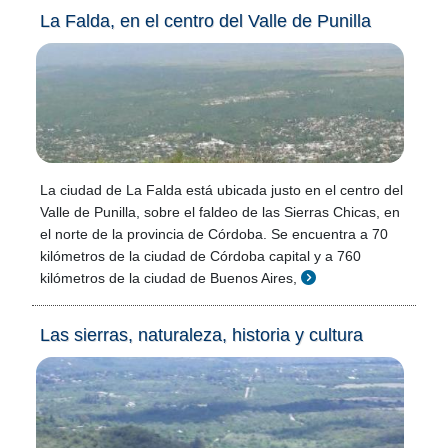
La Falda, en el centro del Valle de Punilla
La ciudad de La Falda está ubicada justo en el centro del
Valle de Punilla, sobre el faldeo de las Sierras Chicas, en
el norte de la provincia de Córdoba. Se encuentra a 70
kilómetros de la ciudad de Córdoba capital y a 760
kilómetros de la ciudad de Buenos Aires,
Las sierras, naturaleza, historia y cultura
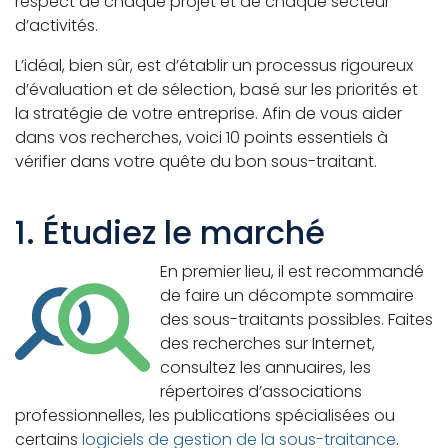
respect de chaque projet et de chaque secteur
d’activités.
L’idéal, bien sûr, est d’établir un processus rigoureux
d’évaluation et de sélection, basé sur les priorités et
la stratégie de votre entreprise. Afin de vous aider
dans vos recherches, voici 10 points essentiels à
vérifier dans votre quête du bon sous-traitant.
1. Étudiez le marché
En premier lieu, il est recommandé
de faire un décompte sommaire
des sous-traitants possibles. Faites
des recherches sur Internet,
consultez les annuaires, les
répertoires d’associations
professionnelles, les publications spécialisées ou
certains
logiciels de gestion de la sous-traitance
.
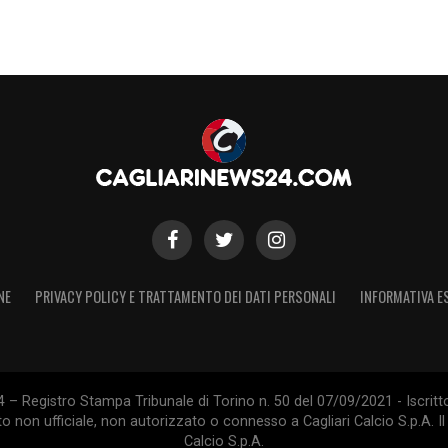
NE
PRIVACY POLICY E TRATTAMENTO DEI DATI PERSONALI
INFORMATIVA E
 – Registro Stampa Tribunale di Torino n. 50 del 07/09/2021 - Iscritt
 non ufficiale, non autorizzato o connesso a Cagliari Calcio S.p.A. Il 
Calcio S.p.A.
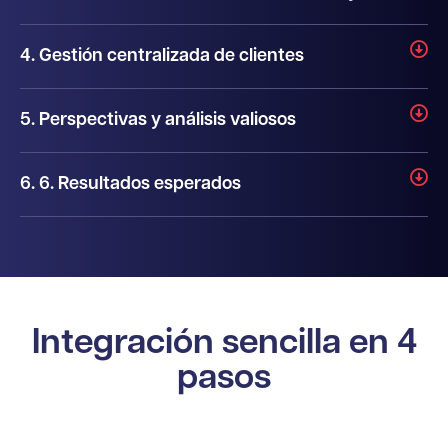
4. Gestión centralizada de clientes
5. Perspectivas y análisis valiosos
6. 6. Resultados esperados
Integración sencilla en 4
pasos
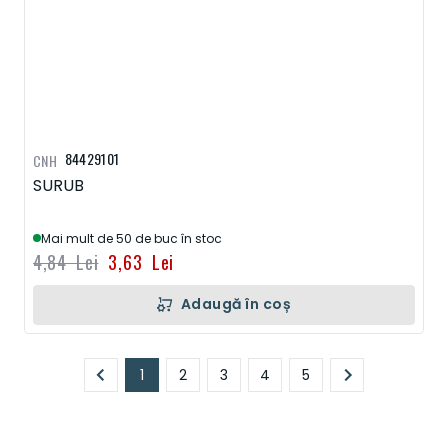
84429101
CNH
SURUB
Mai mult de 50 de buc în stoc
4,84 Lei
3,63 Lei
Adaugă în coș
Pagină
1
2
3
4
5
În prezent, citiți pagina
Pagină
Pagină
Pagină
Pagină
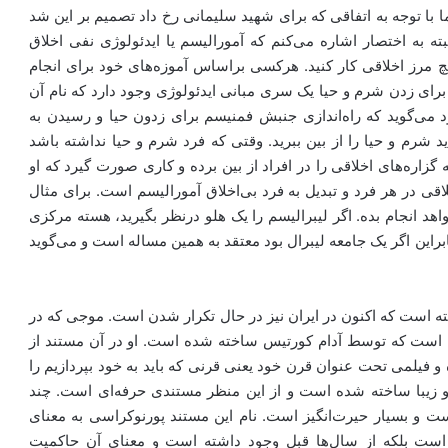
 اما با توجه به اتفاقی که برای شهید سلیمانی رخ داد تصمیم بر این شد
 به اختصار اشاره می‌کنم که آمورالیسم یا ایدئولوژی نفی اخلاق
 مرز اخلاقی کار کنید. هرکسی براساس آموزه‌های خود برای انجام
. برای زدن شرم و حیا یک سری مبانی ایدئولوژی وجود دارد که نام آن
 می‌گوید که راه‌اندازی جنبش فمنیسم برای زدون حیا و رسیدن به
شرم و حیا را از بین ببرید. وقتی که فرد شرم و حیا نداشته باشد
اره‌های اخلاقی را در افراد از بین برده و کاری صورت گیرد که او
قی در هر فرد و تبدیل به فرد بی‌اخلاق آمورالیسم است. برای مثال
اهد انجام بده. اگر لیبرالیسم را یک هلو درنظر بگیرید، هسته مرکزی
راین اگر یک جامعه لیبرال بود معتقد به همین مساله است و می‌گوید
شته است که اکنون در ایران نیز در حال تکرار شدن است. موجی که در
ود» است که توسط آدام کورتیس ساخته شده است. او در آن مستند از
رار داده و فیلمی تحت عنوان قرن خود یعنی قرنی که باید به خود بپردازیم را
و زیبا ساخته شده است و از این منظر مستندی حرفه‌ای است. چند
و بسیار حیرت‌انگیز است. نام این مستند پورنوکراسی به معنای
 است بلکه از سال‌ها قبل وجود داشته است و معنای آن حاکمیت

WHAT YOU NEED TO DO: Copy the entries exactly. Leave out the images.

SOLUTION FOR THIS PROBLEM:
La Falda, en el centro del Valle de Punilla
La ciudad de La Falda está ubicada justo en el centro del
Valle de Punilla, sobre el faldeo de las Sierras Chicas, en
el norte de la provincia de Córdoba. Se encuentra a 70
kilómetros de la ciudad de Córdoba capital y a 760
kilómetros de la ciudad de Buenos Aires,
Las sierras, naturaleza, historia y cultura
respect de chaque projet et de chaque secteur
d’activités.
L’idéal, bien sûr, est d’établir un processus rigoureux
d’évaluation et de sélection, basé sur les priorités et
la stratégie de votre entreprise. Afin de vous aider
dans vos recherches, voici 10 points essentiels à
vérifier dans votre quête du bon sous-traitant.
1. Étudiez le marché
En premier lieu, il est recommandé
de faire un décompte sommaire
des sous-traitants possibles. Faites
des recherches sur Internet,
consultez les annuaires, les
répertoires d’associations
professionnelles, les publications spécialisées ou
certains
logiciels de gestion de la sous-traitance
.
NE
PRIVACY POLICY E TRATTAMENTO DEI DATI PERSONALI
INFORMATIVA E
 – Registro Stampa Tribunale di Torino n. 50 del 07/09/2021 - Iscritt
 non ufficiale, non autorizzato o connesso a Cagliari Calcio S.p.A. Il 
Calcio S.p.A.
4. Gestión centralizada de clientes
5. Perspectivas y análisis valiosos
6. 6. Resultados esperados
Integración sencilla en 4
pasos
84429101
CNH
SURUB
Mai mult de 50 de buc în stoc
4,84 Lei
3,63 Lei
Adaugă în coș
Pagină
1
2
3
4
5
În prezent, citiți pagina
Pagină
Pagină
Pagină
Pagină
 اما با توجه به اتفاقی که برای شهید سلیمانی رخ داد تصمیم بر این شد
 به اختصار اشاره می‌کنم که آمورالیسم یا ایدئولوژی نفی اخلاق
 مرز اخلاقی کار کنید. هرکسی براساس آموزه‌های خود برای انجام
. برای زدن شرم و حیا یک سری مبانی ایدئولوژی وجود دارد که نام آن
 می‌گوید که راه‌اندازی جنبش فمنیسم برای زدون حیا و رسیدن به
شرم و حیا را از بین ببرید. وقتی که فرد شرم و حیا نداشته باشد
اره‌های اخلاقی را در افراد از بین برده و کاری صورت گیرد که او
قی در هر فرد و تبدیل به فرد بی‌اخلاق آمورالیسم است. برای مثال
اهد انجام بده. اگر لیبرالیسم را یک هلو درنظر بگیرید، هسته مرکزی
راین اگر یک جامعه لیبرال بود معتقد به همین مساله است و می‌گوید
شته است که اکنون در ایران نیز در حال تکرار شدن است. موجی که در
ود» است که توسط آدام کورتیس ساخته شده است. او در آن مستند از
رار داده و فیلمی تحت عنوان قرن خود یعنی قرنی که باید به خود بپردازیم را
و زیبا ساخته شده است و از این منظر مستندی حرفه‌ای است. چند
و بسیار حیرت‌انگیز است. نام این مستند پورنوکراسی به معنای
 است بلکه از سال‌ها قبل وجود داشته است و معنای آن حاکمیت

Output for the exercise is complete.